Lets retire the term “tech wreck” now that Larry Ellison has launched a $5.1 billion hostile bid for a company that bet on the Internet, of all things.
While hostile bids are not supposed to be part of the technology industry lexicon, the Oracle proposal to take over PeopleSoft makes sense when youve taken as many swings at the ball as has Ellison. Oracle is primarily known as a database vendor to big companies and, despite a number of attempts, has never reached the top rank of companies selling business applications that sit on top of those databases. PeopleSoft had a firm, but limited niche as a supplier of human resource management software until the present company president made a big bet on business applications based on Internet standards.
The fact that PeopleSoft Chairman Craig Conway worked at Oracle for eight years and has been loud in championing the companys success against the likes of Oracle and another Oracle alumnus, Tom Siebel of Siebel Systems, makes the current high technology theatre all the more compelling. On Monday, PeopleSoft announced it was going to acquire competitor J.D. Edwards for $1.7 billion, and by Friday, Oracle said it was launching a $5.1 billion, $16-a-share hostile bid for PeopleSoft. After three years of hearing about the tech wreck, the popped bubble and a general disinterest in technology spending, you could sense the Silicon Valley execs start to think about upgrading from their pre-millennium BMWs now that someone is interested enough in tech to buy a company.
The Oracle bid was only the latest takeover spark this week. Earlier in the week Palm Inc. said it was going to acquire rival Handspring Inc. in a stock deal worth about $169 million. While my crystal ball is no better than anyone elses, I think the still relatively high-tech stock valuations, at least compared with the airy heights once reached, combined with the recent run-up in tech shares, have given the impetus to a now or never acquisition fervor. For companies that were wondering how they would ever pay back their investors and even make a few bucks, the acquisitions are welcome.
The Oracle bid is especially compelling. In the business application space, the big player is still Germanys SAP AG. Whereas SAP has been slow to adapt its software to Internet standards, PeopleSoft has made the concept of Internet standards-based computing its rallying cry. Through both acquisition and development, the company has broadened its offerings to the full range of critical business applications. Oracle, despite considerable effort to succeed in the business applications space, needed a boost.
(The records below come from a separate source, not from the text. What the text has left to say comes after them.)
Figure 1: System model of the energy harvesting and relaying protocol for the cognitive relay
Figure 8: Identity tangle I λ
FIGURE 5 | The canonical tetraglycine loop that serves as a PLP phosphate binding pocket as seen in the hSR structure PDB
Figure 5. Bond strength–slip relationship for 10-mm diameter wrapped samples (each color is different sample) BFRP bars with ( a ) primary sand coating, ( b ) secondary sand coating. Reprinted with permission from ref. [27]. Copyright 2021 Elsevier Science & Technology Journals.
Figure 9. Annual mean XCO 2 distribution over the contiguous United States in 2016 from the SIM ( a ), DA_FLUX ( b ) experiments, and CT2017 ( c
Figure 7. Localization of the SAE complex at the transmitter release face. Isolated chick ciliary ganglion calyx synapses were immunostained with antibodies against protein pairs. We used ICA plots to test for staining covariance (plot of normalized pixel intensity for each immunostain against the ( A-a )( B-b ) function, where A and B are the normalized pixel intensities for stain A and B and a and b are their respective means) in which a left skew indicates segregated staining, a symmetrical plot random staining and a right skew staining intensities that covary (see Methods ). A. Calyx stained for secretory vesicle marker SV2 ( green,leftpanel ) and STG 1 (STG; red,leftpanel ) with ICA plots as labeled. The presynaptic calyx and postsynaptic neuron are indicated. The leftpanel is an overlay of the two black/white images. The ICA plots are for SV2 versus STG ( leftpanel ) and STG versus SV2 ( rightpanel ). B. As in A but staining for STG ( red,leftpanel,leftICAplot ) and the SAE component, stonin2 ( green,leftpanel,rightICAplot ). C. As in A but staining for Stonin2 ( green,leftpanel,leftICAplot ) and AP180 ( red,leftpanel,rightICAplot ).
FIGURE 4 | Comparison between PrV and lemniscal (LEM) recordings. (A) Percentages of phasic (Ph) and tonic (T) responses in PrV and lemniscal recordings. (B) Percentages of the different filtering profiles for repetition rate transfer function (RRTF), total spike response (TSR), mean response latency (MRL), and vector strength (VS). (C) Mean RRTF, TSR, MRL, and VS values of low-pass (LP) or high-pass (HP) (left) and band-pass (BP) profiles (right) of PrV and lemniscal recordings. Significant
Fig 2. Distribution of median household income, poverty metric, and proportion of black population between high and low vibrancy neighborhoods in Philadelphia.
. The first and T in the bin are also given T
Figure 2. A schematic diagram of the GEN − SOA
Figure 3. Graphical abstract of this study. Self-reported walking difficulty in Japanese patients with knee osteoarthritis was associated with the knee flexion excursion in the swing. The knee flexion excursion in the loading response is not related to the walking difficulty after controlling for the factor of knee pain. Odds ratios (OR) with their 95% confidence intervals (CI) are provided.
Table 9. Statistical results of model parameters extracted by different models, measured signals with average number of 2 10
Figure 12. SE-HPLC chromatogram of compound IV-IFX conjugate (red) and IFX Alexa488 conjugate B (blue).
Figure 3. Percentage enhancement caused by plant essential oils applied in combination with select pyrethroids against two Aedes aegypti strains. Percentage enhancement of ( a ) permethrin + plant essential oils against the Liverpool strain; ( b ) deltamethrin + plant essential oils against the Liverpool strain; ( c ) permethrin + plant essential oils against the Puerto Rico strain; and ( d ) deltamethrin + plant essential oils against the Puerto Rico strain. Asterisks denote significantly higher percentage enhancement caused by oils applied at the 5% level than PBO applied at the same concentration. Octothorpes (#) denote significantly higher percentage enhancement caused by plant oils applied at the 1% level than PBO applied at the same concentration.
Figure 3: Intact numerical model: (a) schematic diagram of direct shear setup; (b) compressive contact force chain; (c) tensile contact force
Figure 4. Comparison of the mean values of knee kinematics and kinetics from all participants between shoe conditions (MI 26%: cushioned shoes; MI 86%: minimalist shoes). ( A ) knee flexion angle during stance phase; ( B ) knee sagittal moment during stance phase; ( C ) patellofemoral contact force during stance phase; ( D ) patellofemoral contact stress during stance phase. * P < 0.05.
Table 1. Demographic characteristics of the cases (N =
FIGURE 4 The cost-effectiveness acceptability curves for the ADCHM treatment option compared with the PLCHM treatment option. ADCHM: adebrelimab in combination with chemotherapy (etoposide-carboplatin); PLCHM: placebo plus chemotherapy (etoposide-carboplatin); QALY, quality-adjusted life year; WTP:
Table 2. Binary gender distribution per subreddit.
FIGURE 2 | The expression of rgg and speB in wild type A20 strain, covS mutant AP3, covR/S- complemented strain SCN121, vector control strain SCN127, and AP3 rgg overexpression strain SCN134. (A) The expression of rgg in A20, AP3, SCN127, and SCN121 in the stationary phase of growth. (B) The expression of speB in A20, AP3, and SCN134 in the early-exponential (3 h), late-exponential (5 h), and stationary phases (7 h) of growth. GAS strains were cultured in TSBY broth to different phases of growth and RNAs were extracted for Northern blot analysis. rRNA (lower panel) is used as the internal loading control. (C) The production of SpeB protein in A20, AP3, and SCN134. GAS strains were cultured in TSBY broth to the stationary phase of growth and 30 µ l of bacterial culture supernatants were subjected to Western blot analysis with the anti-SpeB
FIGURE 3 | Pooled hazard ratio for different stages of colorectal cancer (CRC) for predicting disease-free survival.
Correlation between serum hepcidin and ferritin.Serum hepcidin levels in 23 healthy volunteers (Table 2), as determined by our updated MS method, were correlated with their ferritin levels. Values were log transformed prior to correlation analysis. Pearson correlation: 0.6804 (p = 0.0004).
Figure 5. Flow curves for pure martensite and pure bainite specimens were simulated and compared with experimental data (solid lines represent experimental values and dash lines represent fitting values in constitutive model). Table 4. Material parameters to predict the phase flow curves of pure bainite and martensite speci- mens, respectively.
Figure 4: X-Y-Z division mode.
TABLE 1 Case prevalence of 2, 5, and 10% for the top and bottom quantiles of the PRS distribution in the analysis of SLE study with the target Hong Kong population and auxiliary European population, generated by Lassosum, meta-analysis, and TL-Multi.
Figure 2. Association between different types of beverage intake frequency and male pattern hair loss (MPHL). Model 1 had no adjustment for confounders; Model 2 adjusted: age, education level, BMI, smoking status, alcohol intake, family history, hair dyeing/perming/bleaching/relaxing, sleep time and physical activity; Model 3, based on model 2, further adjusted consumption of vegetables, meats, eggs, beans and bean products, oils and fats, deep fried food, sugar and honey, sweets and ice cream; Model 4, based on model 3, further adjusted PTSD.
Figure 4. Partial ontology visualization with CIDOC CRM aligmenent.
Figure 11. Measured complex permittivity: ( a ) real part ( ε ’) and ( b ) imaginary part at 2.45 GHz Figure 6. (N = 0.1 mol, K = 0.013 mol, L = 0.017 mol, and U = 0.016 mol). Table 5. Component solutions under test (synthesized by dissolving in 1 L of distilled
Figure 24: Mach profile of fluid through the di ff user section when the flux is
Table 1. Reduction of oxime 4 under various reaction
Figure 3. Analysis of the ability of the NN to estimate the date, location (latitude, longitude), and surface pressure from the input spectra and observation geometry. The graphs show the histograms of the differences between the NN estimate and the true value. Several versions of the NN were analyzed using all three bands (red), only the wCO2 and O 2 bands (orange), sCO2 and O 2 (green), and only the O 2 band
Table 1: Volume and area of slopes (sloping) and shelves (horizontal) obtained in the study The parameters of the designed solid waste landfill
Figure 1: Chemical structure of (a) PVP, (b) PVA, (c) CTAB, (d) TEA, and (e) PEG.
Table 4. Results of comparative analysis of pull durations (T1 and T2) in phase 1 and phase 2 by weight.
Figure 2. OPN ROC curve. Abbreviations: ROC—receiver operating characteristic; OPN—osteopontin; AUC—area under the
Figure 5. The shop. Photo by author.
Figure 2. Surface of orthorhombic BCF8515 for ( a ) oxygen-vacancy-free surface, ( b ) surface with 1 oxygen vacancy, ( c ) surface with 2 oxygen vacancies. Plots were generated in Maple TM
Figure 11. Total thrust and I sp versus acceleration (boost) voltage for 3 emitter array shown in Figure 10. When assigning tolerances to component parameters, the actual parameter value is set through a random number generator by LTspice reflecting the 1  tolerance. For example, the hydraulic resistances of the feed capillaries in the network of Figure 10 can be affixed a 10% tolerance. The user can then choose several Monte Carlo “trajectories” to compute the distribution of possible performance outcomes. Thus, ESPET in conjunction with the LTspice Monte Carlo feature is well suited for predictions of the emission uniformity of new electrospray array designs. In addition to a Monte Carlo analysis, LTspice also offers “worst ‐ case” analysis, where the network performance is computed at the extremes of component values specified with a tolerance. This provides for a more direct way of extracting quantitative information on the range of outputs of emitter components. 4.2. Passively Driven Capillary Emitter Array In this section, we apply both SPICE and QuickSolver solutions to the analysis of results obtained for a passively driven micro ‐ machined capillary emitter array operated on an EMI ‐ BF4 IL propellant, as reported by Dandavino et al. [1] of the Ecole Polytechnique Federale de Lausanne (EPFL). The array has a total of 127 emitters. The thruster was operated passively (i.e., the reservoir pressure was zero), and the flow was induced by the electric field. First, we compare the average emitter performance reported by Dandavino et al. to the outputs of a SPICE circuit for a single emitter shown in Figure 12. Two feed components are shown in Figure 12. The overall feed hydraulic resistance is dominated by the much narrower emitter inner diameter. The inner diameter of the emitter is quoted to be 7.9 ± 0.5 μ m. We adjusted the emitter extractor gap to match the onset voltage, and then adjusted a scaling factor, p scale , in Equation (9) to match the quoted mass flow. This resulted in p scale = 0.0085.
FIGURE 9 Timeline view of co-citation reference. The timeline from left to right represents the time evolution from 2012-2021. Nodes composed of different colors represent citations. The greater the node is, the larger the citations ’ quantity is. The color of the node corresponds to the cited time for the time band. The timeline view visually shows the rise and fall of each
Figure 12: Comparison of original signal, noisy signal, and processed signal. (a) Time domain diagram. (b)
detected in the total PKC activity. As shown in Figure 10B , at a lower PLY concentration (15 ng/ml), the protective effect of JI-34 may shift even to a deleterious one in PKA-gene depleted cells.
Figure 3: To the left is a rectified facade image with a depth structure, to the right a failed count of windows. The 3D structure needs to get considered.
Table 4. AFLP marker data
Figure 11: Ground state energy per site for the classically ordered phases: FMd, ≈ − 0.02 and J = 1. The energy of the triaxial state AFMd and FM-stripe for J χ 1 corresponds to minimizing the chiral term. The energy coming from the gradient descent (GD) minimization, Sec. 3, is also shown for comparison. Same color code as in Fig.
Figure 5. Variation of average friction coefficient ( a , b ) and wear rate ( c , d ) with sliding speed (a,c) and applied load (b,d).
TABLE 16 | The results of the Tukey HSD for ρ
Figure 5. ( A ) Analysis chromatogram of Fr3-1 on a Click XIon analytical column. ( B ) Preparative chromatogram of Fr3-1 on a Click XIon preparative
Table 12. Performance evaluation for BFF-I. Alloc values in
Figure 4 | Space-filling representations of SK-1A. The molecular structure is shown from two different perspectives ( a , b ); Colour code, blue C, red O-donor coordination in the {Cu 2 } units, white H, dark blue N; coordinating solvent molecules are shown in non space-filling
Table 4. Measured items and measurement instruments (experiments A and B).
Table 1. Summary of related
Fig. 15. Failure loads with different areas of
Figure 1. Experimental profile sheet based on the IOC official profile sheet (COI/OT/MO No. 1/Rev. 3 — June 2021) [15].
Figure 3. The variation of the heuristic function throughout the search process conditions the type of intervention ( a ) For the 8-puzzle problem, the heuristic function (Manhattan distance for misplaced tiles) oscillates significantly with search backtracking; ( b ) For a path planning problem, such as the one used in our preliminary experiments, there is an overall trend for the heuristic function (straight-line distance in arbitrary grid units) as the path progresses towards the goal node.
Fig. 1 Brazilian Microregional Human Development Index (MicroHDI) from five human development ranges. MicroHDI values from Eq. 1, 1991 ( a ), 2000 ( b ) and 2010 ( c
While Ellison was out championing his bid for PeopleSoft, he was quiet about a recent closing of another of his Internet efforts. His New Internet Computing Co., which was going to sell an inexpensive Web surfing appliance as an alternative to the personal computer, announced in early June it was shutting down. Maybe it was pushing one wreck to the side that allowed Ellison to focus on the vehicles that were still running well.